The enemy wasn't government per se, but those who had implemented policies that had concentrated 84% of the nation's wealth into the hands of 20% of the nation's wealthiest, and would maintain and expand those policies.

Republicans, spearheaded by their Tea Party shock troops, pushed to dismantle oversight of banks and financial institutions, and suspend regulation of oil, gas and coal companies. After defeating President Barack Obama's popular $447 billion jobs bill and its 5.6% surtax on millionaires and billionaires, Republicans taunted him with a GOP jobs plan comprised of warmed-over GOP demands to gut the National Labor Relations Board, impose a moratorium on government regulation, eliminate oil, gas and mining regulations, impose a balanced budget amendment, roll back health care reform, and repeal financial regulations. None of the GOP demands would create any jobs.

"We have to be for something," Sen. Lindsey Graham (R-SC) said.

It was Tea Party stalwart Rep.
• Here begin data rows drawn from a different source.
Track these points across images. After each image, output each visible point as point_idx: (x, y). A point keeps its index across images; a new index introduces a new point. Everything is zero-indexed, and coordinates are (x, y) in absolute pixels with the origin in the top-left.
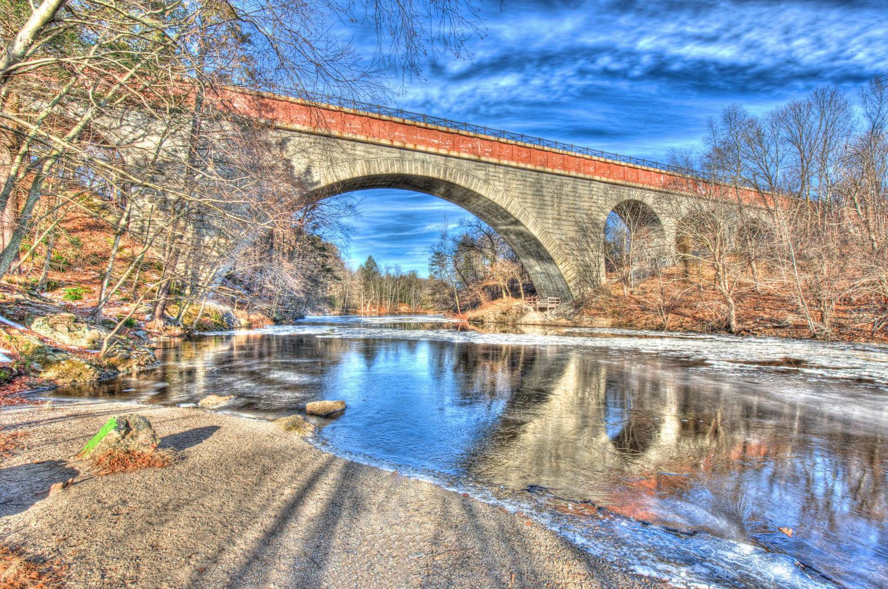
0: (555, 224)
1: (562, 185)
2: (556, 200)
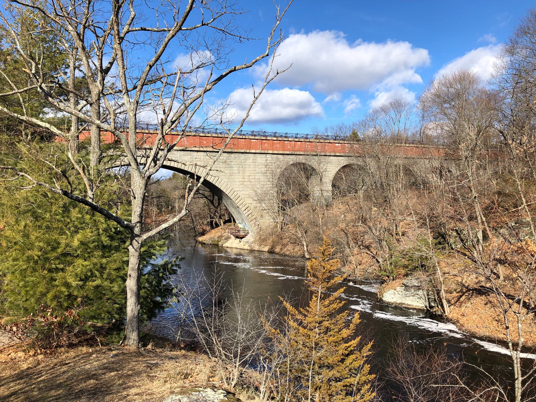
0: (241, 184)
1: (246, 160)
2: (240, 169)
Paul Ryan (R-WI), undaunted by his disgraced bid to dismantle Medicare, hand all its money to insurance industry cronies, and pawn off future seniors with worthless coupons the non-partisan Congressional Budget Office revealed wouldn't cover a third of health care costs, who plotted to expand his scheme by dismantling employer-sponsored health care benefits was well as Medicare and Medicaid.

It was Tea Party ringleader Rand Paul (R-KY) who was behind the GOP's Jobs Through Growth Act, the Republican scheme to dismantle environmental, business, and financial oversight, and slash spending at a time when the government should be stimulating the economy.

Meanwhile, it was Occupy Wall Street that railed against corporations and the ultra-wealthy running roughshod over 99% of Americans.

Inexplicably, the police seemed always to coddle the tax-dodging wealthy elite that busted police unions and raided police pension funds, and seemed always to brutalize the taxpaying citizens that paid for police wages.